Then and Now: Obama’s Stance on Path to Citizenship
(WASHINGTON) -- President Obama has long said any immigration reform bill should include a path to citizenship for undocumented immigrants. But as House Republicans discuss potentially providing undocumented immigrants a pathway to legalization, but not a pathway to citizenship, the president signaled he might be open to a deal that leaves out the citizenship pathway he once advocated for so strongly.
OBAMA ON A PATH TO CITIZENSHIP THEN
In May, President Obama told Univision’s Maria Elena Salinas he would not sign a bill that did not include a path to citizenship.
In a separate interview with Univision, the president said “I want to make sure we have a pathway to citizenship that is earned by folks who are undocumented here currently.”
“It does not make sense to me, if we’re going to make this once-in-a-generation effort to finally fix the system, to leave the status of 11 million people or so unresolved,” Obama said in an interview with the Spanish-language network Telemundo’s Denver affiliate.
OBAMA ON A PATH TO CITIZENSHIP NOW
However, in an interview with CNN’s Jake Tapper that aired Friday, Obama seemed to open the door to considering a plan that did not include a path to citizenship.
“If the speaker proposes something that says right away, folks aren’t being deported, families aren’t being separated, we’re able to attract top young students to provide the skills or start businesses here and then there’s a regular process of citizenship, I’m not sure how wide the divide ends up being,” the president said.

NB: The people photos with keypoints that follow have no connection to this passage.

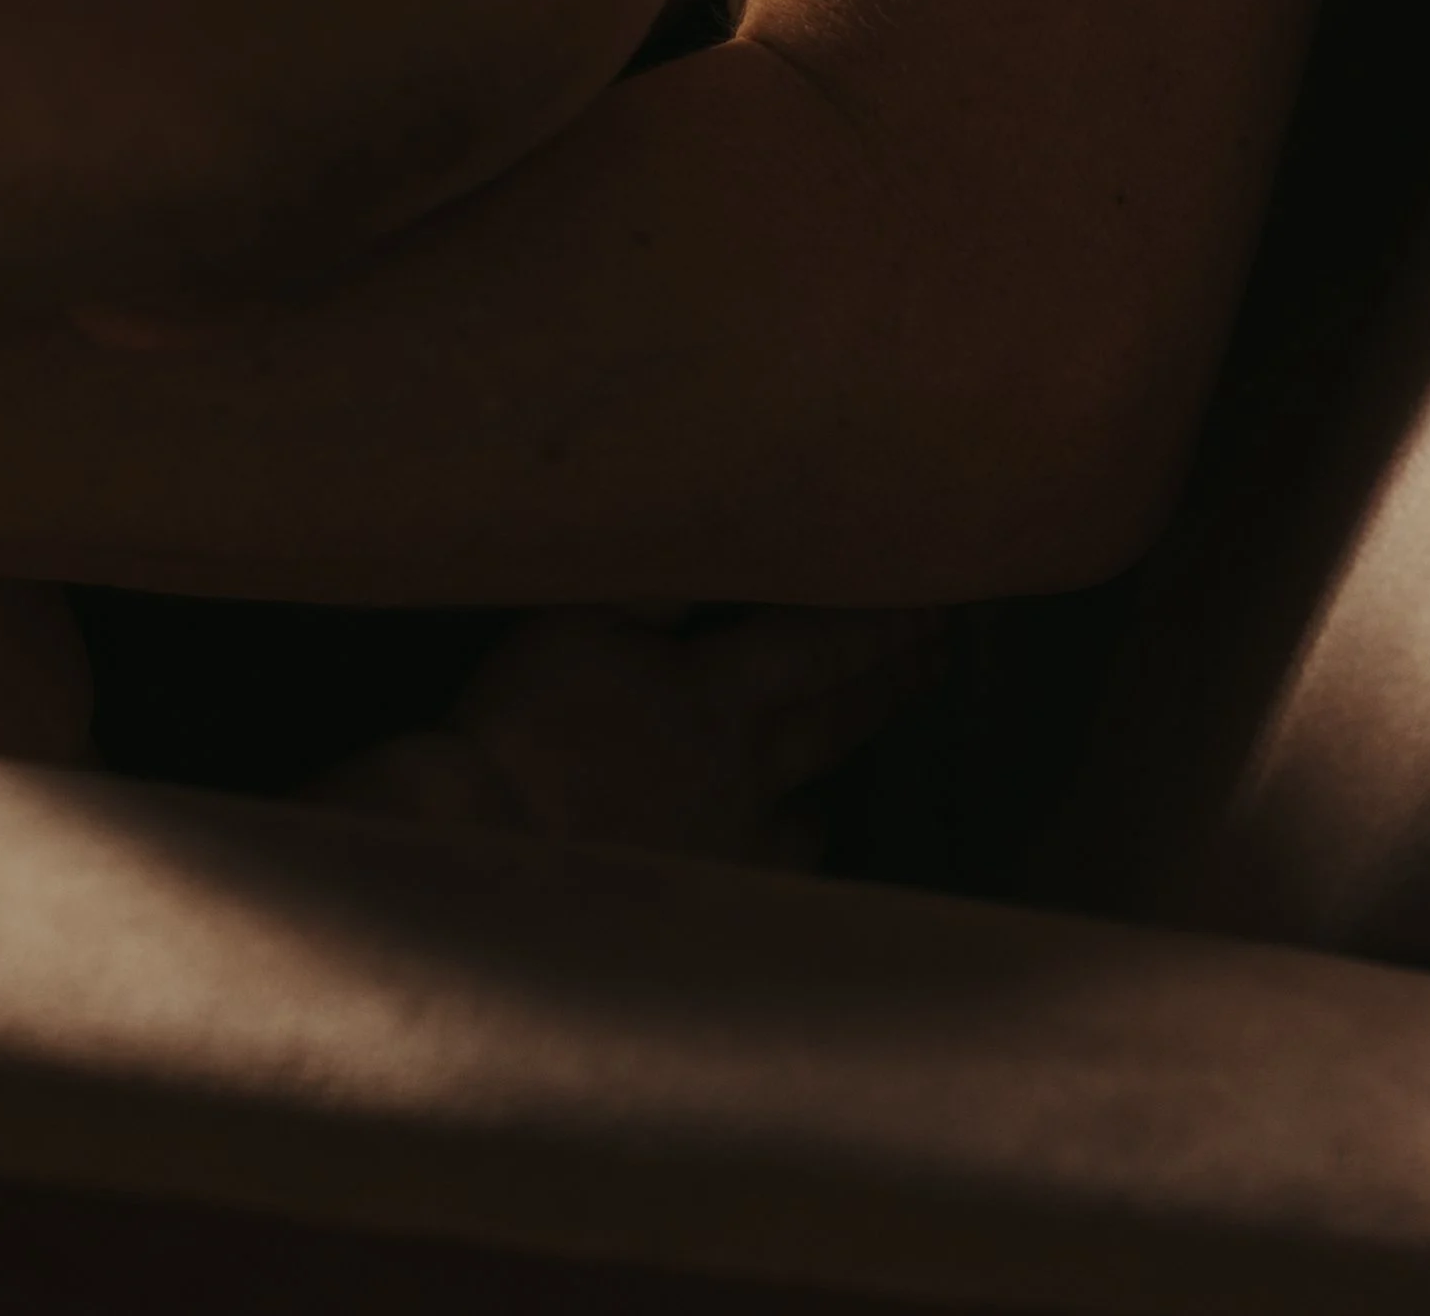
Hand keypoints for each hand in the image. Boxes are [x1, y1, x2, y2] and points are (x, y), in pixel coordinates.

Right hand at [312, 602, 946, 862]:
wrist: (486, 856)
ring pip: (813, 801)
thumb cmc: (523, 730)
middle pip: (838, 718)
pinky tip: (800, 842)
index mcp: (717, 695)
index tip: (940, 598)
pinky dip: (793, 850)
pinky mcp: (707, 906)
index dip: (884, 619)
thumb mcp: (580, 621)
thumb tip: (730, 524)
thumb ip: (661, 576)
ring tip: (878, 737)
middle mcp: (744, 772)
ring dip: (849, 759)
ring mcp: (729, 848)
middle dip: (893, 676)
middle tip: (943, 648)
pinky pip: (771, 877)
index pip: (824, 645)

“What I’m encouraged by is the fact that, that Speaker Boehner and others seem to recognize our country will be stronger if we are able to resolve this issue in a way where, you know, kids, for example, who have grown up here and for all practical purposes are Americans but don’t have the right papers are not being punished,” he added.

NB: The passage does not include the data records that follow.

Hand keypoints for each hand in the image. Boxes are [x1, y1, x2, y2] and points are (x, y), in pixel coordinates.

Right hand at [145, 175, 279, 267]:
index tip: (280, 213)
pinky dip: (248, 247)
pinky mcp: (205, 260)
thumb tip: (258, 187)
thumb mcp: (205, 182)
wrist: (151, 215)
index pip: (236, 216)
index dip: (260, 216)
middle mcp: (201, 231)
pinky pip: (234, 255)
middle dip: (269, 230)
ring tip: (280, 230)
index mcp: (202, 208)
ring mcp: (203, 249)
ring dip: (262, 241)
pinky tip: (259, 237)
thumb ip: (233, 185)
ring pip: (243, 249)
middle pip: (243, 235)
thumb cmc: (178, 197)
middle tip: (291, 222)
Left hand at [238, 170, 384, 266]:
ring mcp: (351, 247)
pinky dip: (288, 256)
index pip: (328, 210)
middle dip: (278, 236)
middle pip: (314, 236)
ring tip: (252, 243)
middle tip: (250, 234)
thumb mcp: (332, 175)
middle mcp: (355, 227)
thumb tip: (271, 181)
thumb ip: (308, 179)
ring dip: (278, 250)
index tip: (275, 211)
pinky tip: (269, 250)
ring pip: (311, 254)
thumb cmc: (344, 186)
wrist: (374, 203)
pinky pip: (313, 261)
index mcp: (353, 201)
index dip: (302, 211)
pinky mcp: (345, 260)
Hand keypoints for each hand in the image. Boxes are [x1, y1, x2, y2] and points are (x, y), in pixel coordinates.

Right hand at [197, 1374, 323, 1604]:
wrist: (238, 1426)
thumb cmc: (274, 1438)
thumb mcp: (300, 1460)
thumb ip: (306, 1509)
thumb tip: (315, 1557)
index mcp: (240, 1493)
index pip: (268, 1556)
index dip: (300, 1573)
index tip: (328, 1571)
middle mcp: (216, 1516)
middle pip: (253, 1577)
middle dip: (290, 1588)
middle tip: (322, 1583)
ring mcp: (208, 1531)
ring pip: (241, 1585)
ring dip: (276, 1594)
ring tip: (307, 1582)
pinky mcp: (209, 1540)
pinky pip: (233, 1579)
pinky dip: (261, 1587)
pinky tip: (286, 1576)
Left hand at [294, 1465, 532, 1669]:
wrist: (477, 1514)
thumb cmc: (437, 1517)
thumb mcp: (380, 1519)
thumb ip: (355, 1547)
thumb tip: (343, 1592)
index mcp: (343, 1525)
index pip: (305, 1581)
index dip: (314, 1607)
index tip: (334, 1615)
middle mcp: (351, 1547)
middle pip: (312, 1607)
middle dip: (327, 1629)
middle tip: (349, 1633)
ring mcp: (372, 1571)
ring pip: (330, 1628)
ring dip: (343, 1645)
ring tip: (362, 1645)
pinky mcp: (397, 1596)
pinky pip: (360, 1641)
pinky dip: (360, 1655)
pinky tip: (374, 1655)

“The question is…is there more that we can do in this legislation that gets both Democratic and Republican support, but solves these broader problems, including strengthening borders and making sure that we have a legal immigration system that works better than it currently does,” the president said.
While he may be open to giving House Republicans room to craft their immigration principles, the president made clear Friday he still wants to ensure immigration reform also allows people to become citizens.
“We should also make sure at the end of the day people are also able to become citizens,” the president said in a Google+ Hangout.
White House Press Secretary Jay Carney said Friday that the House GOP’s draft principles shows progress and “movement,” and that the president won’t “prejudge” what House Republicans are considering.
“His view is the view of so many different people and constituencies across the country on the matter of…citizenship and creating a pathway to it, on the general principle that we shouldn’t have a two-tiered society,” Carney said. “But this is the beginning of a process in the House, not the end, and what he is saying is that he’s not going to prejudge that process when at this point we have a single sheet of paper.”